I’ve read about GOP presidential candidate Mitt Romney‘s flip-flops on important social issues like gay marriage and gun control. But it was more than a little amusing to see the businessman’s candidate squirming under questioning on a subject in which he is deeply knowledgeable: private equity.
In a front-page article Monday in The New York Times, Romney owns up to the fact that somtimes buyout firms need to fire people at the companies they buy. But listen to his backtracking:
“The experience of the last eight years, running the Olympics and being a governor, would make me take an even more sensitive look at the impact of business decisions on the lives of suppliers and employees and others who are involved,” he said.
Sure, Mitt. Or this, when asked about the practice of private-equity firms taking dividends out of acquired companies long before they are successful investments, and putting the companies more deeply in debt in the process:
“It is one thing that if I had a chance to go back I would be more sensitive to,” Mr. Romney said. “It is always a balance. Great care has got to be taken not to take a dividend or a distribution from a company that puts that company at risk.” He added that taking a big payment from a company that later failed “would make me sick, sick at heart.”
This is why buyout firms do best, of course: make money for themselves and their investors. That’s a story line that admittedly wouldn’t play well on the hustings.
Another fun nugget in the piece is the writer’s assertion that Romney likes to refer to Bain Capital, which he founded, as a “venture-capital” firm. (The journalist I like to call their David Kirkpatrick wrote the article; Here’s ours.) Bain Capital did start out doing VC investments, but it quickly became a buyout shop, which, like most others, stayed away from hostile deals. Romney understands the distinction and how it might play with voters. VCs build businesses; buyout guys strip assets and fire people. (It’s a point the VC crowd is making, as I wrote here, in trying to distance itself from a potential tax-code revision aimed at buyout firms.)

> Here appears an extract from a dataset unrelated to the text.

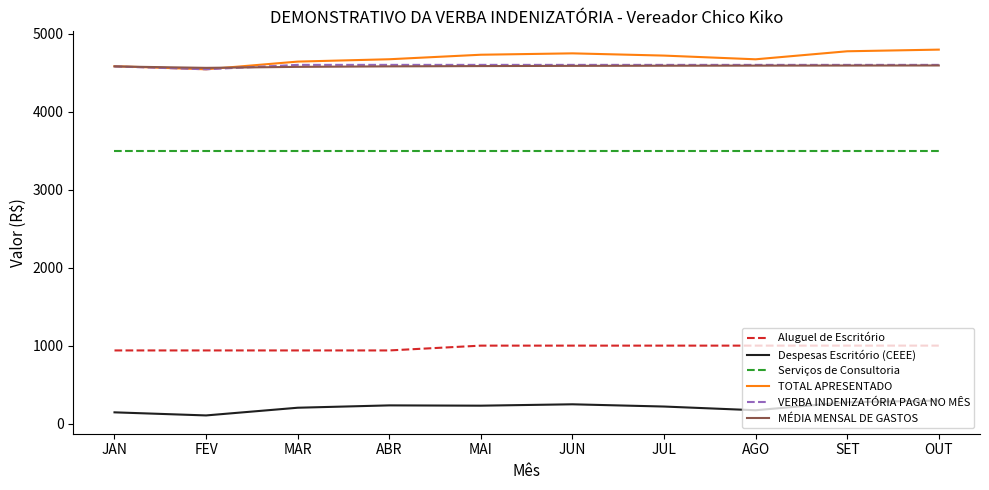

How many categories are shown in the chart?

10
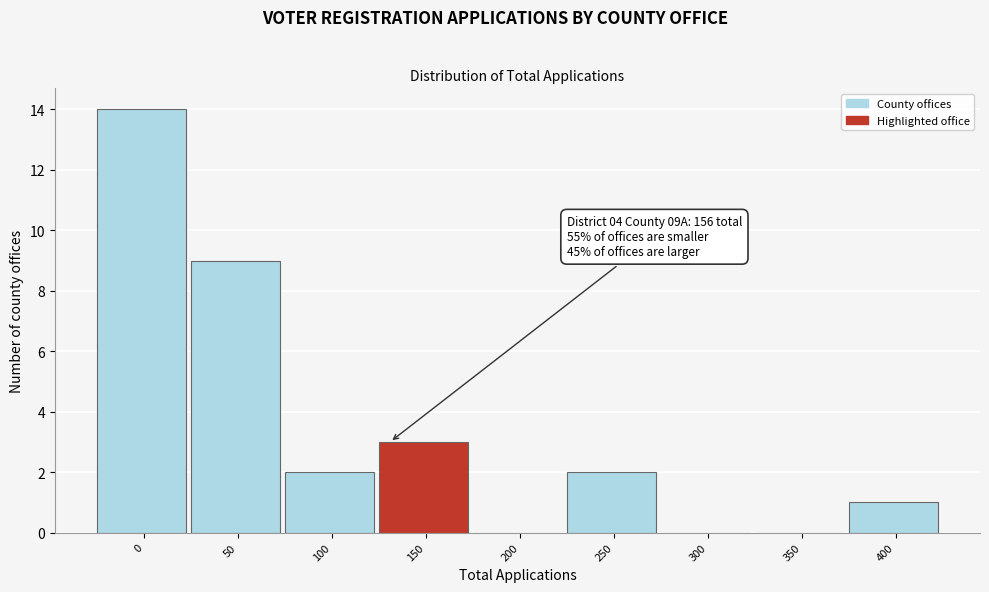

Reading left to right, list all the values displayed in this chart.

0=14	50=9	100=2	150=3	200=0	250=2	300=0	350=0	400=1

Incidentally, the article – essentially a political piece in the front section of the nation’s newspaper of record – raises the taxation issue by pointing out that dealmakers like Romney typically pay taxes at a lower rate on the majority of their income than most Americans. (A recent Go West post covers this topic in more depth.) Curiously, the article doesn’t say if Romney would support a move to raise taxes on VCs and the PE crowd. One thing seems likely: Whatever answer Romney gives might well be different than the one he would have given 10 years ago.